* [Instruction]: Rename "phylum" to "division" in the lines from the one with "genus: Eriocoma" through the end of the records, and give those lines again with nothing else changed.

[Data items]
----

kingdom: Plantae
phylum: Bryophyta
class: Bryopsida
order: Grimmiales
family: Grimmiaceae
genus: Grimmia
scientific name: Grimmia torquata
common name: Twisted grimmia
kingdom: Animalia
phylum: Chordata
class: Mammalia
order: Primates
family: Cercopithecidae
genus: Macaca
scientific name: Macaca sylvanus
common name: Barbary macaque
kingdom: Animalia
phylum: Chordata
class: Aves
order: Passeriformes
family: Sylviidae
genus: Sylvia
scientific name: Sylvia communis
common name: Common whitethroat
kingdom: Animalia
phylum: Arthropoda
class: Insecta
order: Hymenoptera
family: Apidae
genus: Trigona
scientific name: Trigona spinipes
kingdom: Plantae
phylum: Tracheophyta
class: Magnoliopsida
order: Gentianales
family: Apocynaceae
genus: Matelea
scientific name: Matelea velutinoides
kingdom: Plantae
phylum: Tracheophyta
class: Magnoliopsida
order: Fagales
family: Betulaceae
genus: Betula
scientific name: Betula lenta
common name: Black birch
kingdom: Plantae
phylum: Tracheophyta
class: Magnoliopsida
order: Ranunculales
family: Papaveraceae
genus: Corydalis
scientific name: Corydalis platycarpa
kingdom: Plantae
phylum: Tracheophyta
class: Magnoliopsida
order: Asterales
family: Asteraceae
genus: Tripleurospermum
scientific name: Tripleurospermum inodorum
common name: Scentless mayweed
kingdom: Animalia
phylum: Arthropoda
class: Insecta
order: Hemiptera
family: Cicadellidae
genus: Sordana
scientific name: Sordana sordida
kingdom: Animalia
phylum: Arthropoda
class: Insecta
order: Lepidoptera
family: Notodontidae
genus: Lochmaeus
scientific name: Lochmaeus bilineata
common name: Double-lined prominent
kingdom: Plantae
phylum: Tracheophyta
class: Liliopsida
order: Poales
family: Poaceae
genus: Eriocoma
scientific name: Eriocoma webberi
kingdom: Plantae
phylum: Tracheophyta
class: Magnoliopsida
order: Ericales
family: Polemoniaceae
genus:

----

* [Full answer]:
genus: Eriocoma
scientific name: Eriocoma webberi
kingdom: Plantae
division: Tracheophyta
class: Magnoliopsida
order: Ericales
family: Polemoniaceae
genus:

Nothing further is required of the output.